Peter Mullan and Nastassja Kinski.

Michael Winterbottom is a director well known for working across a multiplicity of genres. His second attempt at a Thomas Hardy adaptation, following the 1996 movie Jude based on the novel Jude the Obscure, was a British western, yes that’s what I said, that rarest of animals a British western! Of course there have been previous films that matched this genre but to be fair not that many even if you count Carry on Cowboy (1965). The only other one that’s comes immediately to mind is the truly bizarre The Singer Not The Song (1961) which I saw in the confines of the vast Angel Odeon in Islington on its release (well it does star Dirk Bogarde!). The Claim (2000) can probably be described as an epic; it was shot at the Fortress Mountain ski resort in Kananaskis County, Alberta, Canada, which is located in the foothills of the Canadian Rockies were the average temperature is  -13.2c but can dip as low as -50c. In fact the cold climate made the making of the film an ordeal and even the director was said to have suffered from frostbite.

Its 1867 and we are in prospecting town of Kingdom Come where it always appears to be deep in the depths of winter. This desolate place is owned and run by an Irish immigrant Daniel Dillion (our very own Peter Mullan) who amassed a fortune during the Gold Rush of 1849. Dillion desperately wants the railroad to come through his town and to that end invites the Central Pacific Railroad surveyor Dalglish (Wes Bentley) to conduct a survey of the surrounding area.
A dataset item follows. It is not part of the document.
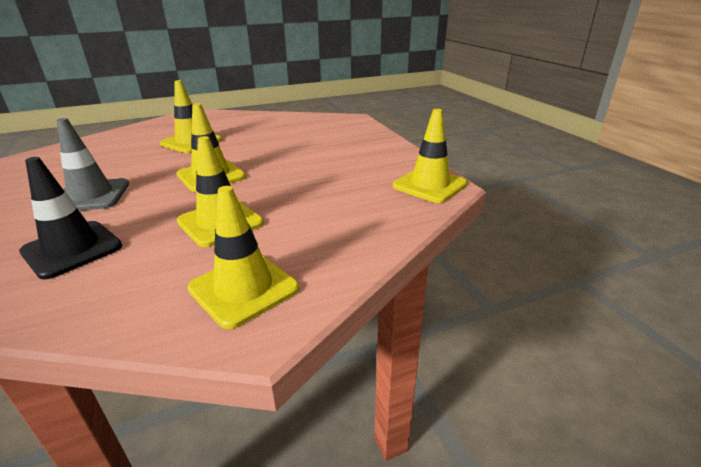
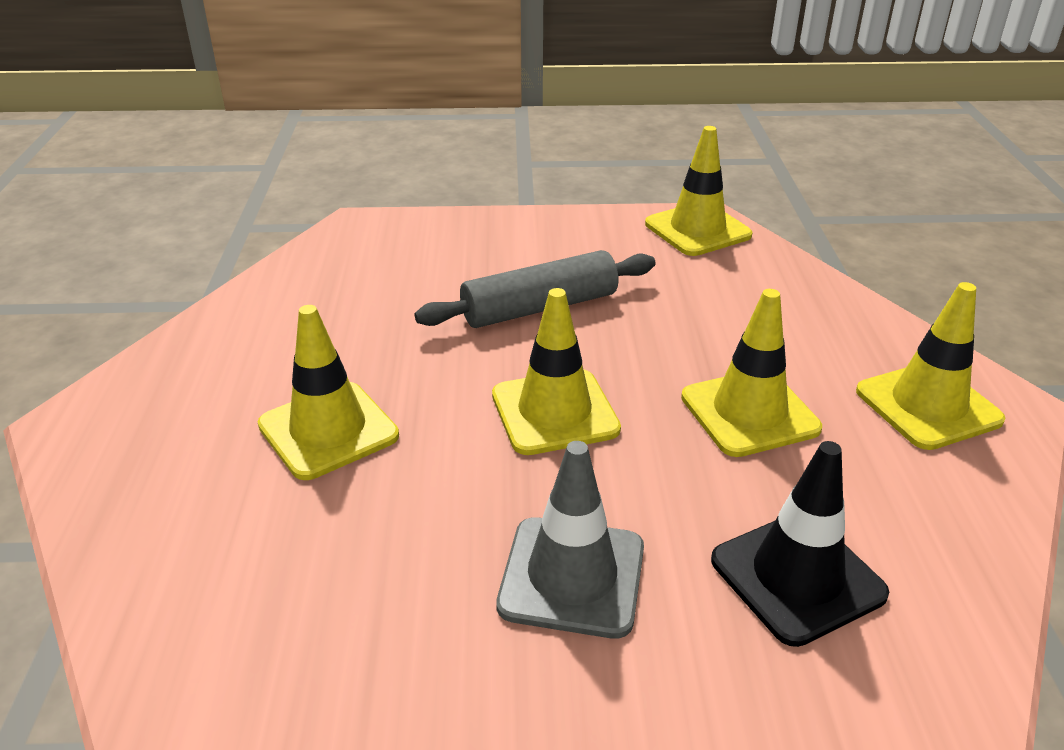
camera: 70 degrees left, 5 degrees up
(303, 160) = (540, 308): none -> grey rolling pin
Also arriving in town are two mysterious women (Nastassja Kinski and Sarah Polley) whose appearance is obviously coursing Dillion some torment, we are taken back some twenty years to discover the reason.

Kingdom Come.

The film boasts some breath taking scenery photographed by Alwin Kuchler, known for his work on, amongst others, the two Lynne Ramsay films Ratcatcher (1998) and Morvern Callar (2002) and the recent Joe Wright thriller Hanna (2010). The screenplay was down to regular Winterbottom collaborator Frank Cottrell Boyce and Michael Nyman best known for his multi-platinum soundtrack album for Jane Campion’s 1993 award winning movie The Piano composed the original score but unfortunately the film was not a financial success. More of an interesting curiosity than a great movie, very visual with Mullan giving his normal convincing performance which is not necessarily the case with some of the other members of the cast.